Employers who now provide coverage would also see savings. They pay, on average, $5,500 toward each employee’s annual premium and $750 in Medicare payroll tax. That would decline to $3,500 for an employee who earned $50,000. And skinflint employers who don’t provide insurance for their workers would finally have to ante up.

A single person earning $50,000 who now obtains insurance on the individual market instead of through his or her employer now can expect to spend 20% of income — $10,000 — on health care. Medicare for All could cut that to $1,000.

Many pundits assume that organized labor won’t support Medicare for All, because they already have insurance as a result of collective bargaining, but many union leaders say they would be glad to have Medicare for All take health insurance out of contract negotiations, so they could spent their time pushing for better wages and other priorities. Protection of health-care benefits was a major issue in contract negotiations between US Steel and the United Steelworkers last year, as well as the recent UAW strike of GM

The AFL-CIO endorsed Medicare for All in 2009, but support varies from one union to another.

“While we would like to see universal health care, we want to make sure that there is a role for employer-bargained plans in that plan,” AFL-CIO President Richard Trumka told reporters in July after the second Democratic debate. Though the union voted in 2017 on a resolution to “move expeditiously toward a single-payer system, like Medicare for All,” Trumka has endorsed a much narrower coverage expansion plan: lowering Medicare’s eligibility age to 55.

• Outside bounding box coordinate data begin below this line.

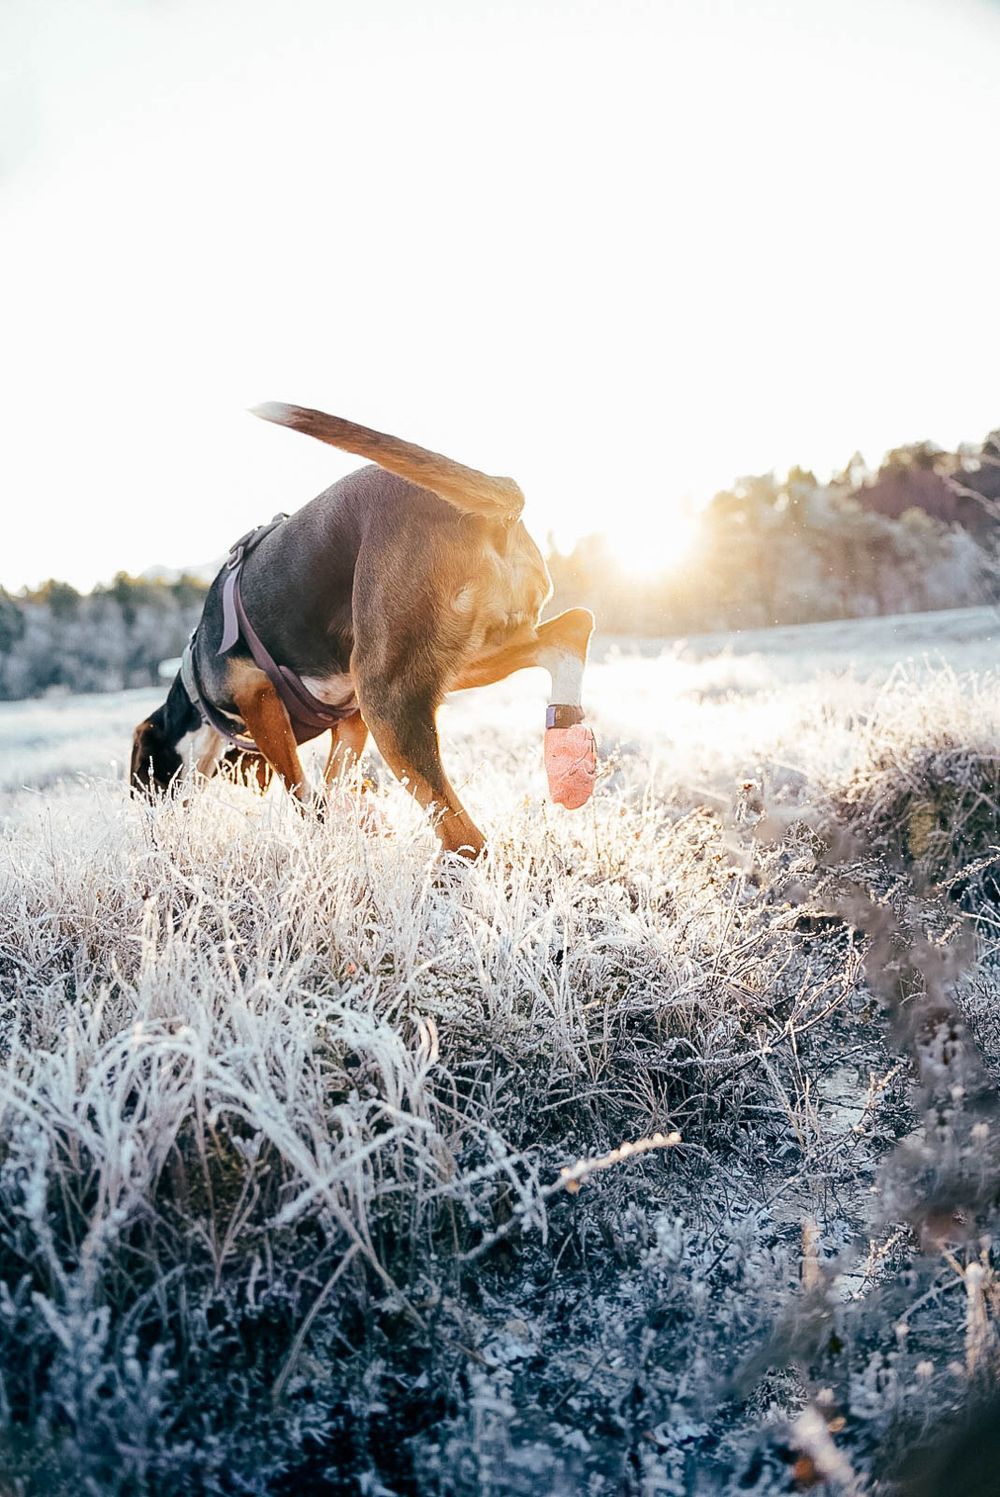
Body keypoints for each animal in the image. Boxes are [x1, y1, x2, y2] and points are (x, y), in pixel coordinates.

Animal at [125, 404, 592, 862]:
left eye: (143, 780)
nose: (151, 839)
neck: (196, 687)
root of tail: (494, 509)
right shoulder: (349, 719)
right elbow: (333, 783)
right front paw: (349, 827)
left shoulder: (260, 700)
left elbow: (301, 790)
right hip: (453, 657)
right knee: (571, 630)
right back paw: (569, 757)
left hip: (386, 694)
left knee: (467, 840)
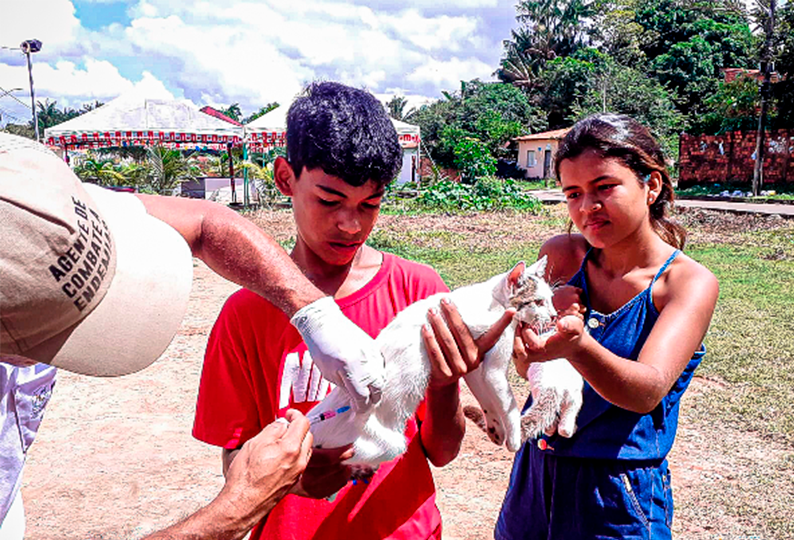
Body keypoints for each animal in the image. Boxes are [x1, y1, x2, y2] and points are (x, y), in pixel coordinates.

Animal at [308, 255, 580, 466]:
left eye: (551, 299)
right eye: (538, 302)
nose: (554, 316)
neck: (490, 298)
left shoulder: (475, 362)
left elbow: (486, 397)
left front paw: (495, 428)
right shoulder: (494, 363)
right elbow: (509, 404)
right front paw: (514, 439)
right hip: (384, 445)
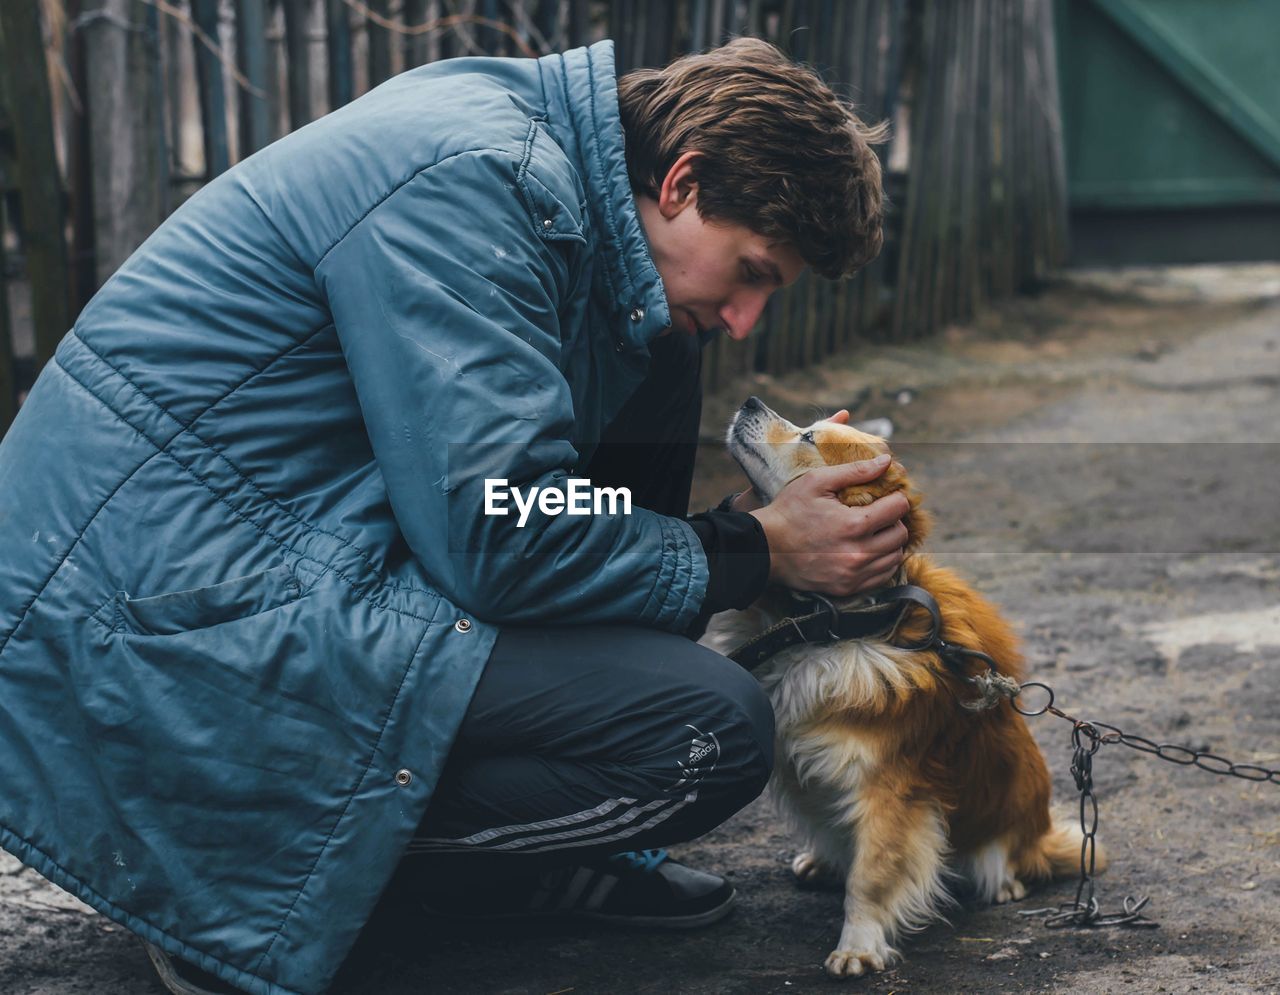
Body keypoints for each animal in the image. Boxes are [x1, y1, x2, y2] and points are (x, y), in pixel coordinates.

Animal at [701, 396, 1100, 978]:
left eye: (809, 437)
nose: (750, 401)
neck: (832, 625)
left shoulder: (890, 788)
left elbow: (872, 875)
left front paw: (858, 946)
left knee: (1007, 853)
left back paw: (1003, 879)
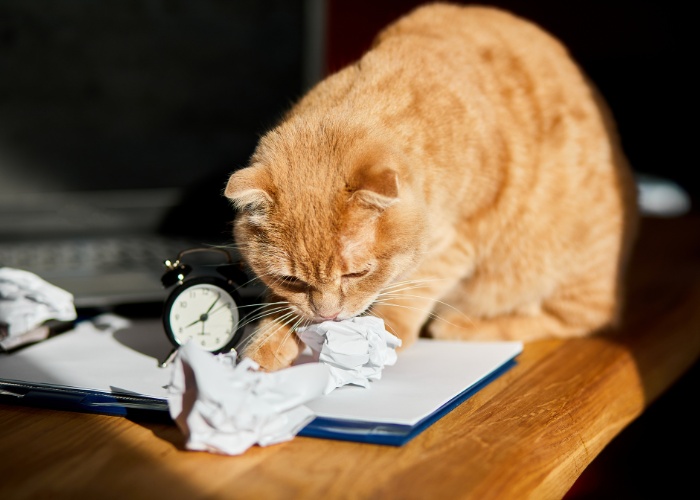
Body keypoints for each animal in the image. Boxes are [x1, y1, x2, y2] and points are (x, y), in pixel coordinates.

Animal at [224, 2, 640, 372]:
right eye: (290, 279)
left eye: (356, 275)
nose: (330, 315)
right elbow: (283, 310)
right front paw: (259, 352)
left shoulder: (459, 236)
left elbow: (415, 286)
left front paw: (382, 334)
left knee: (578, 317)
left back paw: (459, 326)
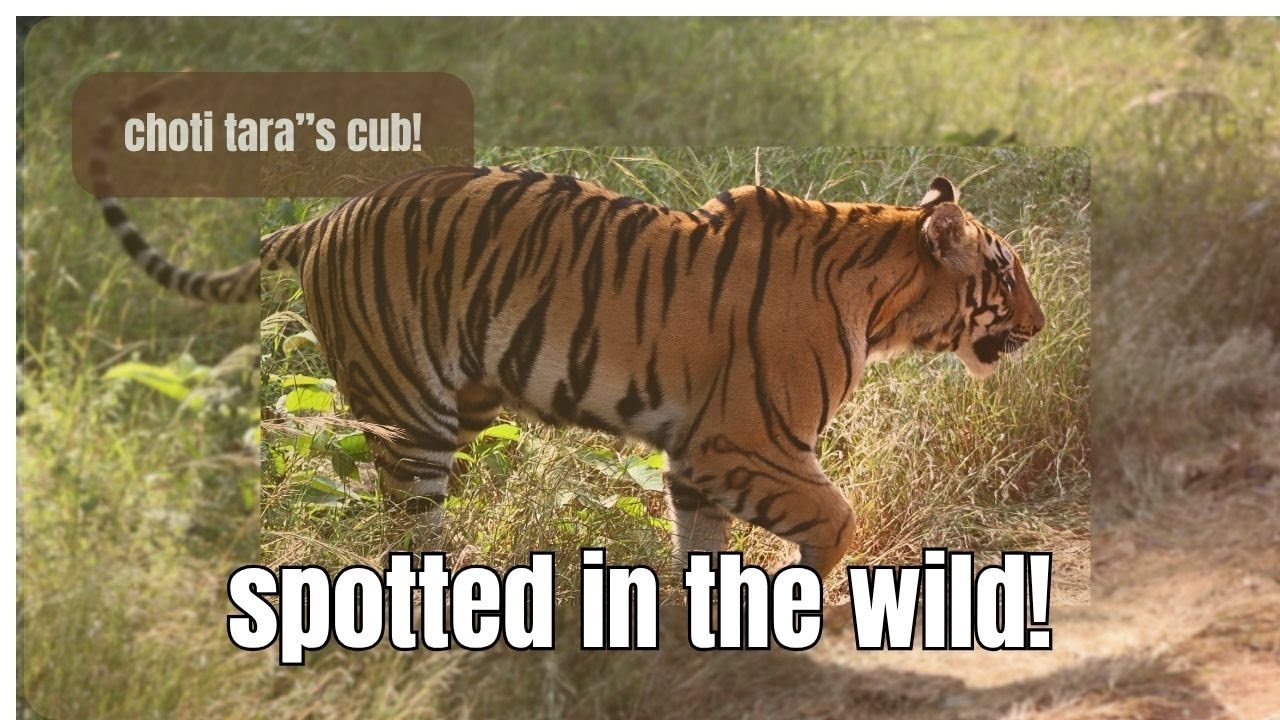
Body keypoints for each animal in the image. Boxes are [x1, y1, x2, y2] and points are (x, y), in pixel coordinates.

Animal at [95, 161, 1044, 580]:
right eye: (1006, 273)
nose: (1040, 326)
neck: (883, 303)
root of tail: (324, 218)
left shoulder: (696, 460)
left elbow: (702, 546)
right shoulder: (747, 443)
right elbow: (837, 518)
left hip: (461, 401)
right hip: (410, 412)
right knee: (403, 524)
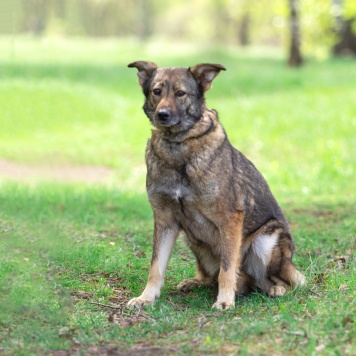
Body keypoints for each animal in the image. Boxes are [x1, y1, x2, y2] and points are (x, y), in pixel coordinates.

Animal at [126, 60, 306, 308]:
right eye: (157, 91)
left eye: (181, 93)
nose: (163, 115)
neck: (178, 144)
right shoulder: (165, 220)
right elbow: (156, 266)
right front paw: (146, 297)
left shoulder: (230, 219)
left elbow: (227, 268)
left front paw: (225, 301)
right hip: (192, 239)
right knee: (215, 276)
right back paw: (196, 282)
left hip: (266, 241)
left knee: (279, 282)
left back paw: (276, 289)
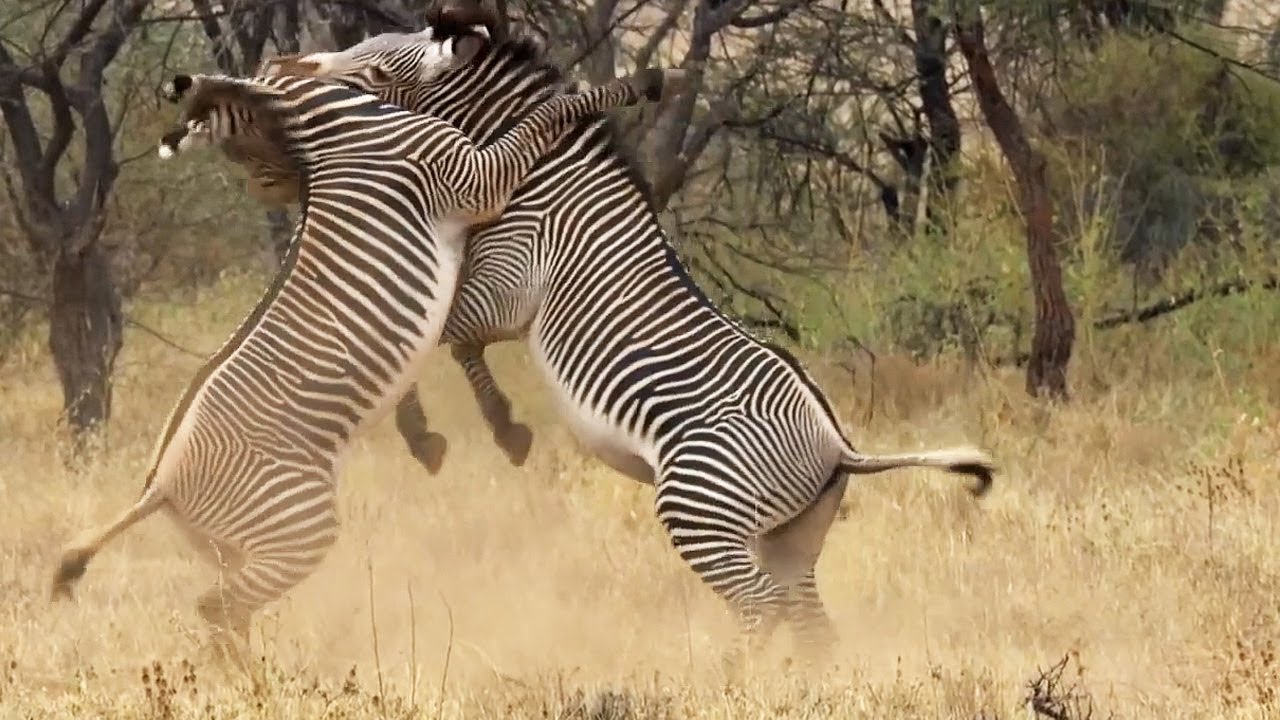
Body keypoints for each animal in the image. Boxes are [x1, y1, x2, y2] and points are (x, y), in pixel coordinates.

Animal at [49, 54, 680, 671]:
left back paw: (256, 679)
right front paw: (638, 84)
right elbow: (544, 116)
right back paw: (263, 684)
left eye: (255, 162)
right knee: (215, 607)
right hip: (299, 526)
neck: (332, 123)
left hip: (237, 547)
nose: (279, 194)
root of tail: (159, 485)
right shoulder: (474, 177)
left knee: (228, 612)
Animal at [199, 9, 996, 669]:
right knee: (808, 621)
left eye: (372, 75)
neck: (529, 169)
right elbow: (451, 348)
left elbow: (444, 343)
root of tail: (839, 445)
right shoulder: (495, 289)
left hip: (702, 503)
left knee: (761, 608)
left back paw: (719, 682)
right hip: (790, 536)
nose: (286, 72)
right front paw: (492, 429)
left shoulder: (507, 283)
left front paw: (456, 432)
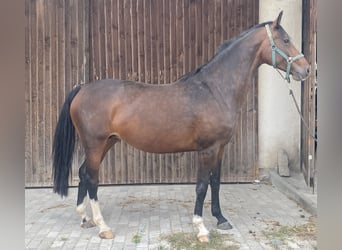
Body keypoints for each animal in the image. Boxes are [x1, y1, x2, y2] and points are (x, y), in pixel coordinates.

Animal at [52, 11, 310, 242]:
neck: (214, 90)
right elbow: (202, 186)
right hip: (95, 144)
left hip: (107, 142)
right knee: (92, 178)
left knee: (83, 173)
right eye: (285, 40)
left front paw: (221, 219)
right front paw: (201, 228)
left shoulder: (220, 148)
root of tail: (82, 88)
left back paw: (85, 219)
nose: (306, 70)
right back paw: (103, 227)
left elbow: (216, 182)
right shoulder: (207, 150)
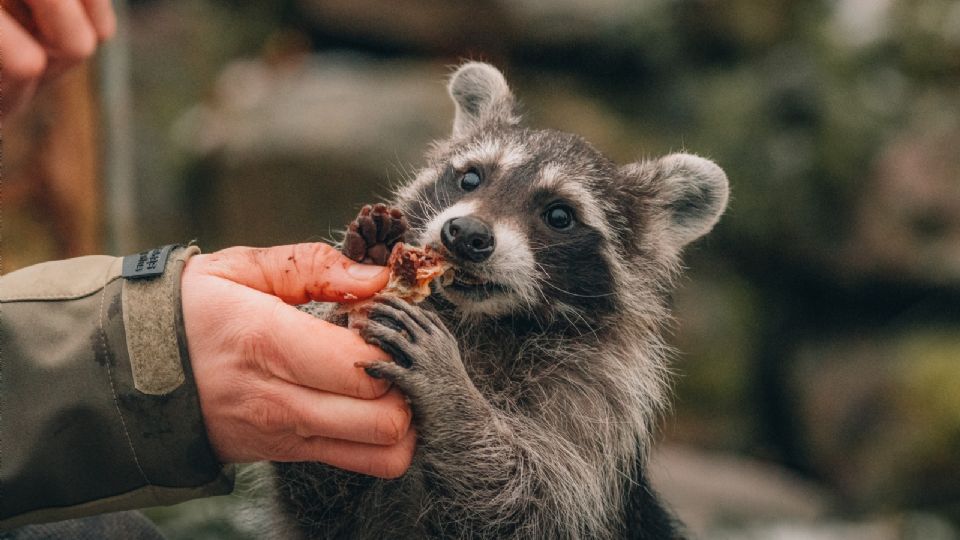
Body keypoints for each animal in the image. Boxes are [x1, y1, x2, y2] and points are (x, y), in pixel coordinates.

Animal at [270, 61, 728, 536]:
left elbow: (528, 504)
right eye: (471, 177)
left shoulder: (593, 416)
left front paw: (453, 397)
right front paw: (354, 286)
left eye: (559, 215)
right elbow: (320, 490)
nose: (465, 235)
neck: (482, 323)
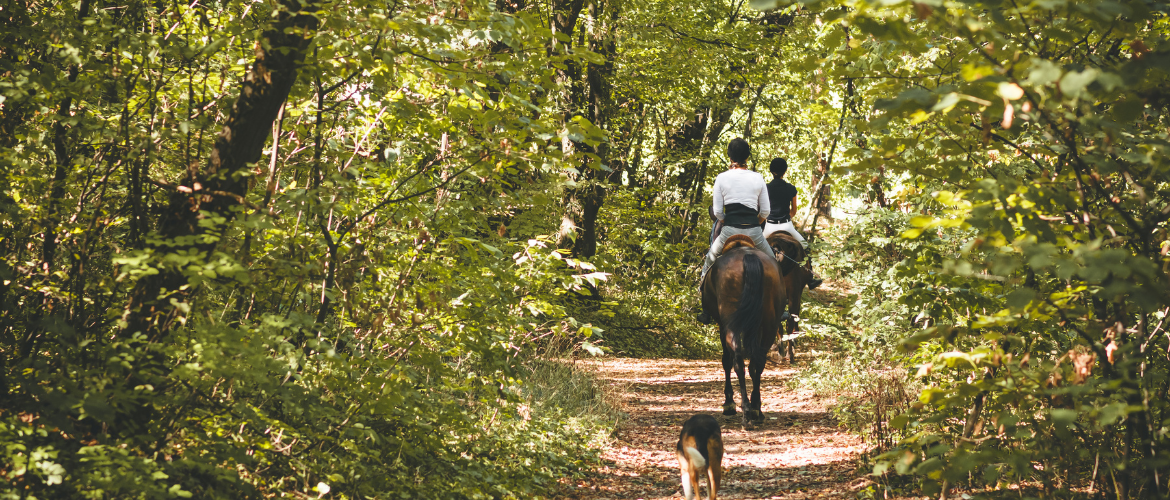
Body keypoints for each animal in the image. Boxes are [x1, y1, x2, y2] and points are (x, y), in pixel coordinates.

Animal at [702, 235, 786, 426]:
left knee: (737, 360)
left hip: (730, 323)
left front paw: (729, 403)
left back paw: (746, 410)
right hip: (769, 324)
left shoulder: (722, 324)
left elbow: (726, 360)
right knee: (757, 362)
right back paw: (755, 409)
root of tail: (748, 256)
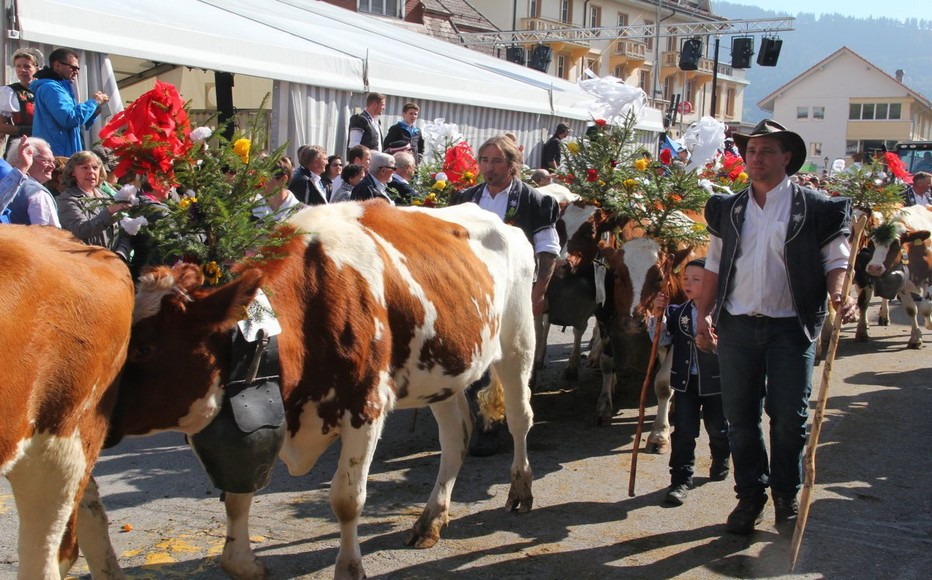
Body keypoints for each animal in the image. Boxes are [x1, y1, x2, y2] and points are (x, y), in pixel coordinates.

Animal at [104, 203, 536, 580]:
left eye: (144, 349)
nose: (89, 405)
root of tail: (502, 221)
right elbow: (238, 493)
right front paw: (242, 562)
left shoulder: (367, 406)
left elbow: (346, 500)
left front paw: (349, 569)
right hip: (442, 374)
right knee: (456, 435)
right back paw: (431, 520)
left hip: (517, 341)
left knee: (520, 419)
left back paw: (520, 490)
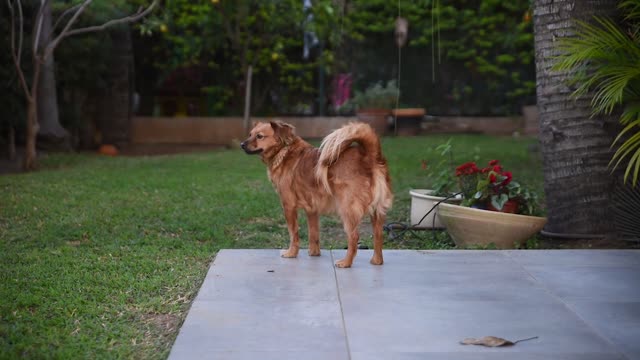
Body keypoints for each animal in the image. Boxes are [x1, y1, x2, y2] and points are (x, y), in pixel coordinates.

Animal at [240, 121, 390, 268]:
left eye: (259, 136)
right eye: (250, 134)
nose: (241, 144)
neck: (284, 151)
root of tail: (369, 157)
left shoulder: (289, 207)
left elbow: (293, 233)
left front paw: (291, 253)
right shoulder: (312, 209)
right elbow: (313, 234)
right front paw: (314, 253)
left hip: (347, 210)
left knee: (354, 237)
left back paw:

Other union leaders would rather take care of health coverage once and for all.

“Wouldn’t it be great if we had a single, universal access point for health care and we could instead spend our time bargaining for lower class sizes and wrap around services and increases to people’s pay?” said Randi Weingarten, president of the 1.7 million-member American Federation of Teachers, which endorsed Medicare for All earlier this year. “Wouldn’t it be great it if it wasn’t always dominated by health care fights?”

Jonathan Cohn, who covers health care for HuffPost, noted Oct 17 that progressives in New York have been promoting a state-level New York Health Act that is structurally similar to Sanders’ Medicare for All proposal. The New York plan would be financed with taxes on payrolls and non-wage income (interest, dividends, etc.).

The Rand Corporation noted that the New York bill, which hs not advanced in the legislature, would cover all residents of New York state with comprehensive health benefits (except long-term care benefits, which could be added later). Patients would have no deductibles, copayments, or other out-of-pocket payments at the point of service for covered benefits.

Rand researchers determined the NYHA as designed would reduce overall spending on medical care in New York. And as long as taxes to pay for the program were sufficiently progressive, the benefits would flow primarily away from the rich and toward lower- and middle-income groups.

Specifically, the richest 10% of New Yorkers would be paying more for health care on average, while the other 90% would pay the same or less, Cohn noted.

“That sounds a lot like the kind of plan that Sanders and Warren promise — which is to say, it sounds a lot like a plan that would work out well for most Americans.”